Raf Simons’ first-ever eponymous womenswear collection celebrated the community and conviction of youth
It’s been a big year for Belgian designer Raf Simons.
Not only did he debut his first collection for Prada in Milan last month, but today he unveiled his first ever womenswear offering under his eponymous label.
Revealed by way of a digital film entitled Teenage Dreams (watch it here), Simon’s spring 2021 women’s and menswear collection was a tribute to the spirit, community and conviction of youth through the ages, which took its inspiration from a teenage film mashup, spanning 1960s and 70s classics like Barbarella, Blow-Up, Alien, The Breakfast Club and Picnic at Hanging Rock, and more recent youth horrors like Scream and The People Under the Stairs.
Today’s film, which Simons himself directed, opened with an androgynous mullet-haired model crawling across the ochre yellow mossy floor of a lilac-lit neon forest wearing a stretchy long-sleeved t-shirt printed with: ‘Welcome home children of the revolution.’
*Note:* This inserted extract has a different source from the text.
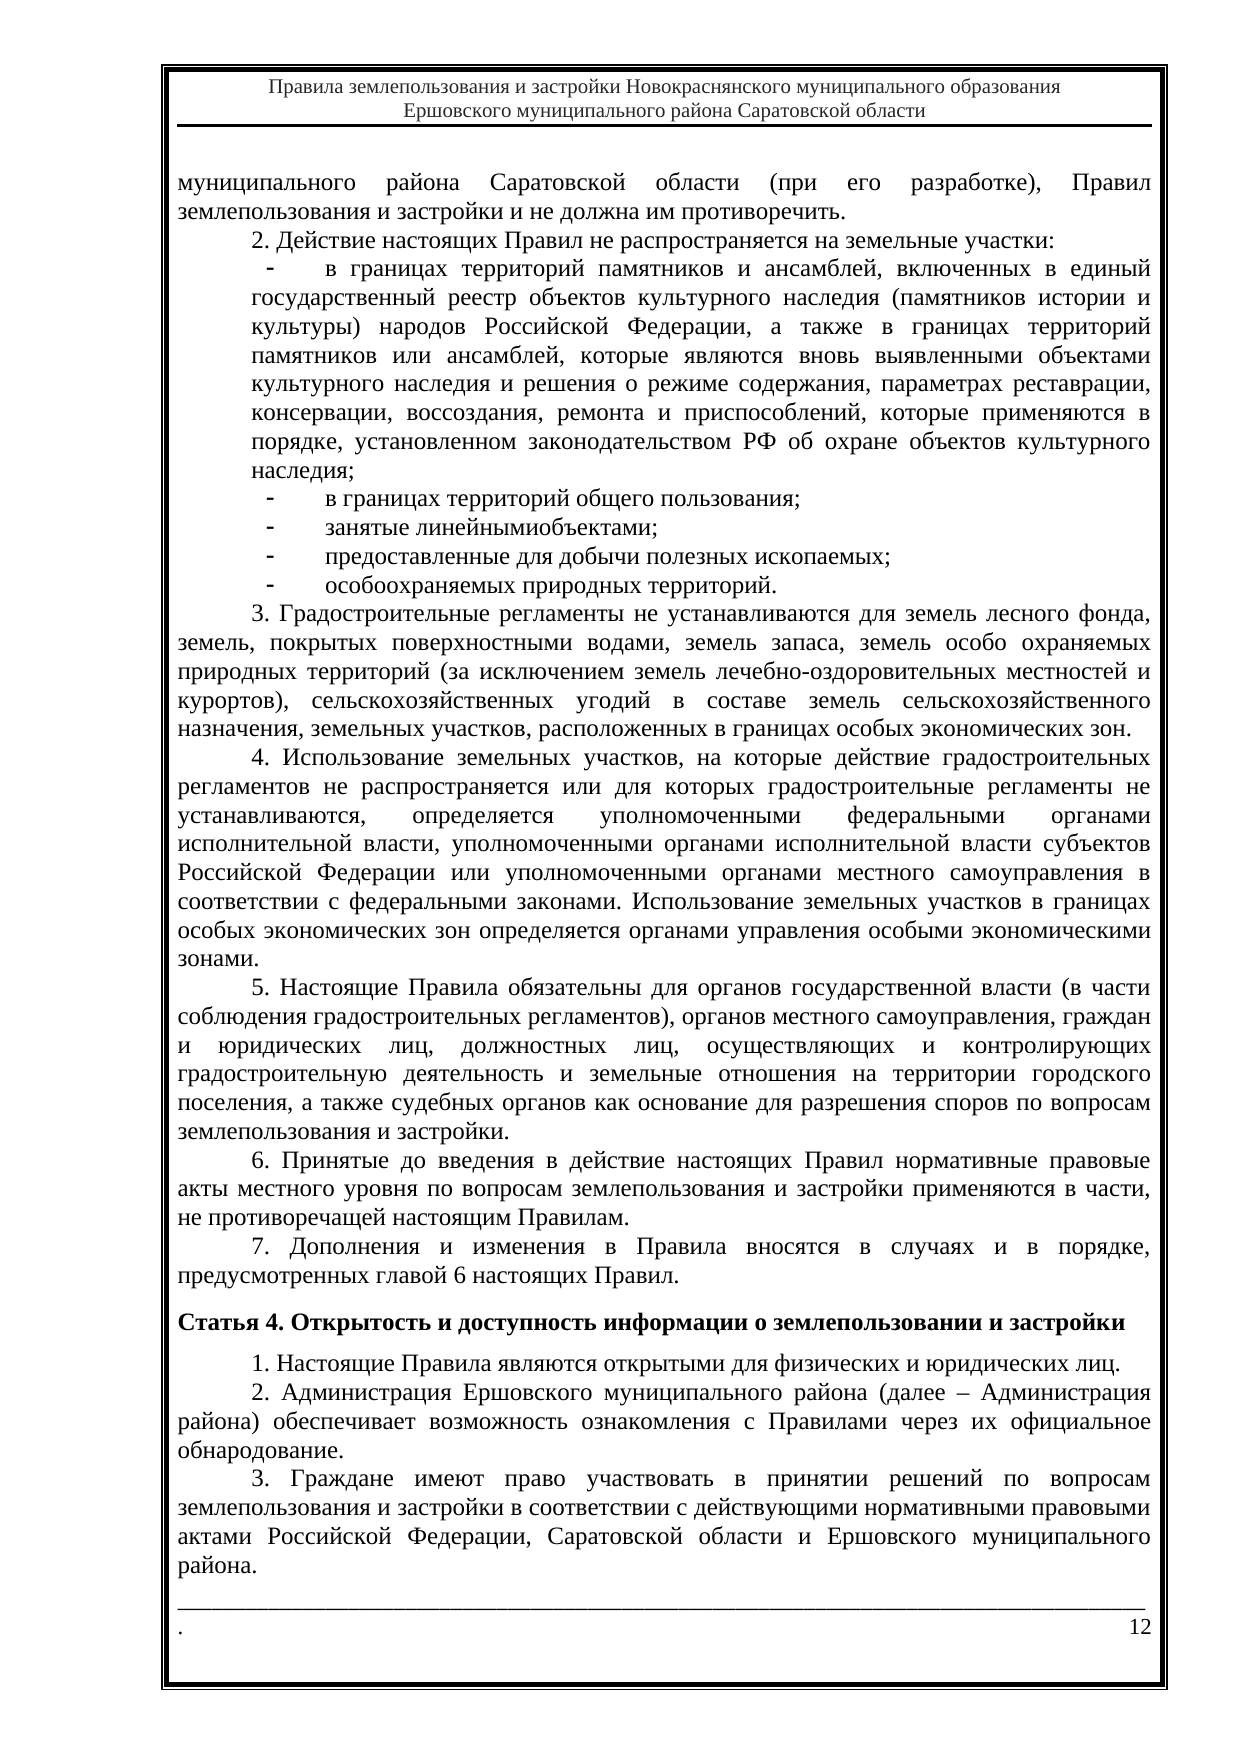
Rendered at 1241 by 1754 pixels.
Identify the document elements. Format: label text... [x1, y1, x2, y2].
And indeed the woodland gathering of youths that appeared and swayed listlessly among the branches to an eerie soundtrack courtesy of Senjan Janse, all had the air of having bunked off school.
Blazers were worn class rebel-style with sleeves pushed up above the elbows, bedecked in anarchic badges printed with words like ‘disorder,’ ‘freedom’ and ‘community,’ alongside band tees printed with phrases like ‘question everything’ and ‘join us.’
Sweater vests and oversized shirts abounded, and the stretchy mesh metallic polo necks seen at Simons’ autumn 20 menswear show were revisited in psychedelic prints; a print which continued across shin-length hooded capes and chiffon floaty shirt dresses, paired with neon green tights. Sleeveless thigh-length tailored jackets and leather trench coats meanwhile came with unruly frayed edges that looked as though the sleeves had been ripped off after class.
It’s not the first time Simons has designed womenswear. He honed his craft at Jil Sander, where he was creative director from 2005 to 2012, before taking the helm of Dior, Calvin Klein in 2016 and most recently Prada, which he joined earlier this year. His most recent posting was felt in the more prim and feminine high-waisted navy satin wide-leg pants and a pale pink satin midi skirt, and more generally in the Prada-like palette of deep purple, pale tangerine, zingy apple, ochre and dusty lilac that prevailed throughout.
While Simon’s spring 21 show for Prada last month, co-created with Muccia Prada, centred on exploring notions of uniform, today’s was a celebration of the uniform’s antithesis: less the pencil-skirted teacher colouring inside the lines, more the truant smoking behind the bike sheds. Turns out Simons does both brilliantly.